Intelligent Agent eXecution Tracker (IAXT)

See what your AI coding agent actually did.

IAXT is a quiet menu-bar app that records what Claude Code, Cursor, Aider, Codex, and Copilot actually do on your Mac: commands run, files changed, packages installed, git operations, launch agents.

No blocking. No workflow changes. No cloud upload for individuals. And not a raw log: a local audit trail that cuts through the noise to the few actions worth a look, ready to review after the coding session ends.

Get IAXT How it works
The problem

AI coding agents run commands and change files on your machine, with broad permissions and at high speed.

Two things make that hard to keep up with. Fatigue: over a long session the permission dialogs blur into an illusion of control, and most of us click through. Prompt injection: attackers now hide instructions for the AI inside ordinary text, and the attacks keep getting more frequent and more sophisticated.

IAXT doesn't block. IAXT doesn't restrict. IAXT watches, attributes, and remembers, so whether it was a tired click or a hidden instruction, you can answer the question most teams can't answer today: what did the AI actually do?

Two audiences

Who's installing
and why.

Solo developer auditing your own machine, or a founder rolling an audit trail up to the whole team. IAXT fits both, and they care about different things.

Peace of mind for
your own machine.

Install the app, go back to coding. IAXT sits in your menu bar, logs every AI agent's activity locally, and surfaces a 30-second review screen when you're done.

Catches the accidents (the AI deleted half the repo), flags the rarer intentional exfil (a prompt-injected README triggered a curl -X POST on your SSH key), and stays out of your face the rest of the time.

  • 01
    Free to download. No account, no signup, no upsell. Drag-and-drop DMG, launch once, done.
  • 02
    Nothing leaves your machine. No telemetry. No analytics. Zero network calls unless you explicitly click Check for Updates. Data sits in ~/Library/Logs/IAXT/, openable with sqlite3, deletable with rm -rf.
  • 03
    No noticeable slowdown. Passive observation only. IAXT never blocks, intercepts, or modifies anything. Your agents don't know it exists, and neither will your build times.
How it works

Three things
IAXT does quietly.

01 · OBSERVE

Observes every
agent action.

Commands run, files created or modified, packages installed, git operations, cron entries, launch agents. Every action attributed to the tool that made it: confirmed, likely, or possible. The roughly 95% of system noise that has nothing to do with your agents is dropped before it is ever written.
****************************************
**What needs to be done**
Continue the IAXT product page from where it stops, writing the text that comes after the section on observing agent actions.
****************************************
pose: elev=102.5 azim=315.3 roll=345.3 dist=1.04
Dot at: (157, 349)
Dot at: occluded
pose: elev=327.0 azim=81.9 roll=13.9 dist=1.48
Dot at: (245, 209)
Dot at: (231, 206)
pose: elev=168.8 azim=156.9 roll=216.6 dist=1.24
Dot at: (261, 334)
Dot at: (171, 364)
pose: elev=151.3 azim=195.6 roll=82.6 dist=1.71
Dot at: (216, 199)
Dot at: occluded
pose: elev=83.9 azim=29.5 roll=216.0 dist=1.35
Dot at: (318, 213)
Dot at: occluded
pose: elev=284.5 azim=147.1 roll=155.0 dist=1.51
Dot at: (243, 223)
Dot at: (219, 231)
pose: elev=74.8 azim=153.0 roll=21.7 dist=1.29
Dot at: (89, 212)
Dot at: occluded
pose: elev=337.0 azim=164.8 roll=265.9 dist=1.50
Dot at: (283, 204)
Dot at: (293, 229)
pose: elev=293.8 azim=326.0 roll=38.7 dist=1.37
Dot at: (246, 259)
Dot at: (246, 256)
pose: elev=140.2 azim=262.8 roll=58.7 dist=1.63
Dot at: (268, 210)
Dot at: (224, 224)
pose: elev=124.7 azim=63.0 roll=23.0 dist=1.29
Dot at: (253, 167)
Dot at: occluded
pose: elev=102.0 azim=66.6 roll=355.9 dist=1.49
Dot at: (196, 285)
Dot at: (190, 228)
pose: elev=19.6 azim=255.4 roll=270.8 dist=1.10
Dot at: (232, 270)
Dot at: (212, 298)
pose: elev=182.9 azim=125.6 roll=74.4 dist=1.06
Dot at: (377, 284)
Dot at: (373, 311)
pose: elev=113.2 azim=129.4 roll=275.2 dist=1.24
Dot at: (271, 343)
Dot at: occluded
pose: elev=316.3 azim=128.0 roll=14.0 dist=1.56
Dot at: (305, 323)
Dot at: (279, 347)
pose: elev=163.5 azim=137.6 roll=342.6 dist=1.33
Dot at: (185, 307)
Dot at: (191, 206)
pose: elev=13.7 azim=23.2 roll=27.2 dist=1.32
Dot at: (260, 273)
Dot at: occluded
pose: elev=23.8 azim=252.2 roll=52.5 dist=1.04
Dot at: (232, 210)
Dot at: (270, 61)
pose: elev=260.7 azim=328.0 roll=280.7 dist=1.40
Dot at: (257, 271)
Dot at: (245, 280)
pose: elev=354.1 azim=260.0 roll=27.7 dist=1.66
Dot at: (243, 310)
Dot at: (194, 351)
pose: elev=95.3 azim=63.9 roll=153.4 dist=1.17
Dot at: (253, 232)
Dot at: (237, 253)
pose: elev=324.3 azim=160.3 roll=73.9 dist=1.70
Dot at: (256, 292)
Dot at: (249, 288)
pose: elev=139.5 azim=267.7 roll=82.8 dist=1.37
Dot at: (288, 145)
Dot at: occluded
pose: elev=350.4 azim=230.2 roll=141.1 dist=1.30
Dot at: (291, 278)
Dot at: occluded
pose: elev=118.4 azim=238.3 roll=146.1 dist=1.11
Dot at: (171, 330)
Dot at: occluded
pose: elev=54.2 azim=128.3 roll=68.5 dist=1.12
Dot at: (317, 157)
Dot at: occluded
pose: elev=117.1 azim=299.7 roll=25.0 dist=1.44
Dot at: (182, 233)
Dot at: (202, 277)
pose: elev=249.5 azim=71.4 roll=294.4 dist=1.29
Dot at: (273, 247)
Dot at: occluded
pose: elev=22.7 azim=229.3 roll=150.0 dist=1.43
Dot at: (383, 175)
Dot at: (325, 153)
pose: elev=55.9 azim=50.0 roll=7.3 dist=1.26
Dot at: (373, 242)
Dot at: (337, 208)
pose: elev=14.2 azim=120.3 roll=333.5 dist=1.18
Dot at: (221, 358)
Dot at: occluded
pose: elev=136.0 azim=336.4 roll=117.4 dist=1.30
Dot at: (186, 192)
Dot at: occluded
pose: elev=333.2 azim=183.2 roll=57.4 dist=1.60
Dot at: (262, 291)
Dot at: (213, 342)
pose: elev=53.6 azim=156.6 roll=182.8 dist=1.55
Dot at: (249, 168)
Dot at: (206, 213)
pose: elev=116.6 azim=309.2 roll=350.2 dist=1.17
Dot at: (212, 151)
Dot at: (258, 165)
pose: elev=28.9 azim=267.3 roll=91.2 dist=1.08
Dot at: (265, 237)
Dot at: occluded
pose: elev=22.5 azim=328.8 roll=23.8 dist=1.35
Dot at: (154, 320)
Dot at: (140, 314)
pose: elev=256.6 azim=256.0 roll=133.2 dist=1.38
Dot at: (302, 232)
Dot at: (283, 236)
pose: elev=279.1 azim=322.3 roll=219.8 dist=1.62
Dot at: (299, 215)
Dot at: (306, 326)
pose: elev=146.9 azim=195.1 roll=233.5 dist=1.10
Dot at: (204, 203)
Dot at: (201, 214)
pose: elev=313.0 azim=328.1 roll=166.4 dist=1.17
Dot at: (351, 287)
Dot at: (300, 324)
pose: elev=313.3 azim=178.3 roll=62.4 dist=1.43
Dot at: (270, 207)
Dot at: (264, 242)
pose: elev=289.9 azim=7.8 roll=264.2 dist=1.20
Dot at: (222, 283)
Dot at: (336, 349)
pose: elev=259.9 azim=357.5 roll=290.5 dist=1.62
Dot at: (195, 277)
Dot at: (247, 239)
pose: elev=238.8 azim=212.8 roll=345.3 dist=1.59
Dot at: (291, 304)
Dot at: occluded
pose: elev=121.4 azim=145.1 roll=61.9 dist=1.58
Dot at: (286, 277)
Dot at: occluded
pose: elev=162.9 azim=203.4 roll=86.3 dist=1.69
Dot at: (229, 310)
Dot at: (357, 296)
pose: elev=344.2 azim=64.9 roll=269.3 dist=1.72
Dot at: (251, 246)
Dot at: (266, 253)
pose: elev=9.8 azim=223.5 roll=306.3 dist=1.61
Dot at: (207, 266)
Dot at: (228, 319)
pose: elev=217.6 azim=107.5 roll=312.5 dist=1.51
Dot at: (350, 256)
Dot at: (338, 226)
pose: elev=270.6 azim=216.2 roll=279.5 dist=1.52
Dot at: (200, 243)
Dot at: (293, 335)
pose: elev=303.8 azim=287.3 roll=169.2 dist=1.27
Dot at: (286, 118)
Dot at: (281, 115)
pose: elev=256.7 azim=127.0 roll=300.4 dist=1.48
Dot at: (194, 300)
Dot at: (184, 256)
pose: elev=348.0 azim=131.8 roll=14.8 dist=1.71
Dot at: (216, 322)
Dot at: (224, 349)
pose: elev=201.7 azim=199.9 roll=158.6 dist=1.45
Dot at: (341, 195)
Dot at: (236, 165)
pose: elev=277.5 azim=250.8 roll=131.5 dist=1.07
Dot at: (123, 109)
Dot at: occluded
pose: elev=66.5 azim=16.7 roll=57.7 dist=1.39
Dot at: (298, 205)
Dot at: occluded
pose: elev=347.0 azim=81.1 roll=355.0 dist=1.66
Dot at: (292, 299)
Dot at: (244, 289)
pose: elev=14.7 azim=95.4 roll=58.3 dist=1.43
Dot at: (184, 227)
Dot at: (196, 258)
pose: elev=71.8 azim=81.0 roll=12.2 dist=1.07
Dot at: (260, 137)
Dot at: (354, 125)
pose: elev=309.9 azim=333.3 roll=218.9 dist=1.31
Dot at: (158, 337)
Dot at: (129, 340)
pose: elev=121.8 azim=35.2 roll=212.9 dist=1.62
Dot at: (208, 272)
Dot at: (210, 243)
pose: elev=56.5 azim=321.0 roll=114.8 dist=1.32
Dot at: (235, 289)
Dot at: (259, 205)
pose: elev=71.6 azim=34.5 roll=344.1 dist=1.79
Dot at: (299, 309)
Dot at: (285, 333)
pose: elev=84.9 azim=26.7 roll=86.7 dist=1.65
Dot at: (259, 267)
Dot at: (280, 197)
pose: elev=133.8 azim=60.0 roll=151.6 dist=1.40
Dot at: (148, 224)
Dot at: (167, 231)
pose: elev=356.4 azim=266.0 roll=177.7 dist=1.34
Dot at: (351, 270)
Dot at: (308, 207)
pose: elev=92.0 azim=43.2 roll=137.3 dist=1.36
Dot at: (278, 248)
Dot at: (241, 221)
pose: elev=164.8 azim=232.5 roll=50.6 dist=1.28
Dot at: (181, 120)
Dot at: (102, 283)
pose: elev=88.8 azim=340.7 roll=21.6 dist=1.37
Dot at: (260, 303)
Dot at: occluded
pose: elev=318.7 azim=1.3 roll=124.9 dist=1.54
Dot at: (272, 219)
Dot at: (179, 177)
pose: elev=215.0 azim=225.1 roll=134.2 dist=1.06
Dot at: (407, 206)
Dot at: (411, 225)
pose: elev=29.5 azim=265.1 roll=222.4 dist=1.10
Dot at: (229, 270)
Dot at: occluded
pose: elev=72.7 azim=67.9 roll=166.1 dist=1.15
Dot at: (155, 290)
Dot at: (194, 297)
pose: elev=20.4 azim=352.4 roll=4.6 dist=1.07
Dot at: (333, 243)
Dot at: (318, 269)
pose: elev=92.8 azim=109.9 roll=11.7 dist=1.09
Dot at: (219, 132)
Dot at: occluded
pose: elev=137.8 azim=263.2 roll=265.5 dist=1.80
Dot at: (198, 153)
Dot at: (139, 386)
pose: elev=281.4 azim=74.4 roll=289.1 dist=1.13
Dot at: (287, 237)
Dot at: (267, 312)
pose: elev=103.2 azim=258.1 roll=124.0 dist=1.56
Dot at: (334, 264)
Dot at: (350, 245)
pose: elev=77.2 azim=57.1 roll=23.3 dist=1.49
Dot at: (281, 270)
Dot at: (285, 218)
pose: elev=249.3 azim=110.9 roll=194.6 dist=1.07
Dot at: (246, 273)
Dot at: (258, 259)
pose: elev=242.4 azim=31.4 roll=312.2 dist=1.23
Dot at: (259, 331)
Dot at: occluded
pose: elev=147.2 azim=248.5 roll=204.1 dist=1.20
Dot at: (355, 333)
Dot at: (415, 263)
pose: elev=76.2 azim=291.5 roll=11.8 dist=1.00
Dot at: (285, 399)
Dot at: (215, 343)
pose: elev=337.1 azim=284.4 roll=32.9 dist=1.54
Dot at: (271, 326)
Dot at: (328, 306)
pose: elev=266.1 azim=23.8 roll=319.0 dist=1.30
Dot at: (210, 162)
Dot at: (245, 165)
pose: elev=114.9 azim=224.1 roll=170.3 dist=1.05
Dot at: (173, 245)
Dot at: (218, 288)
****************************************
**Answer to this problem**
02 · FLAG

Cuts through
the noise.

IAXT is not a raw log. A filter built specifically for AI-agent activity sorts a busy day into tiers, so you get to the point: a gold stripe for what is worth a glance (a download, a package install, a permission change: usually fine, but worth an eye), and a violet stripe for the very few that deserve real review (persistence, credential access, unexpected network calls).

03 · REPORT

Gives you
the full story.

A daily Overview of your AI usage patterns. Session cards, stats, attention items. Because it watches every agent at once, it also becomes a clear picture of how you actually code with AI across all your tools, Claude Code, Cursor, and the rest, not just one. CSV export for team review. Everything local, no telemetry, no cloud.

Use cases

Who reaches for
a record like this.

Developers

An impartial observer of what your AI coding agents actually did on your machine. Catch the accidents, like a deleted directory or an overwritten config, and spot the rare action that does not belong, without trusting your memory of a long session. When a row looks off, copy it into another model for a quick second opinion.

CTOs, Team Leads

Visibility across the team, with zero workflow friction. Everyone installs the same quiet app, and you get a review surface instead of a blind spot: which agents your engineers run, and what those sessions actually touched. No prompts, no plugins, nothing to slow anyone down.

CISOs, Security Leads

Evidence that AI-agent risk is actually watched, not just asserted. An audit trail you can point to in a security review or due diligence, with the review-tier events (persistence, credential access, unexpected network calls) surfaced automatically instead of buried in noise.

Founders

Proof when someone asks. Investors in due diligence, enterprise customers in procurement, and your own board are starting to ask how your team uses AI in the codebase. Most startups have no answer. A record of what your agents actually did is more than most companies can show, and it can be the detail that helps close a funding round or a sale.

See it in action

A look at
what you'll see.

Real screenshots of the macOS app. Pick a view to see what it shows and why it matters.

FAQ

Questions worth
answering.

What can I use IAXT for?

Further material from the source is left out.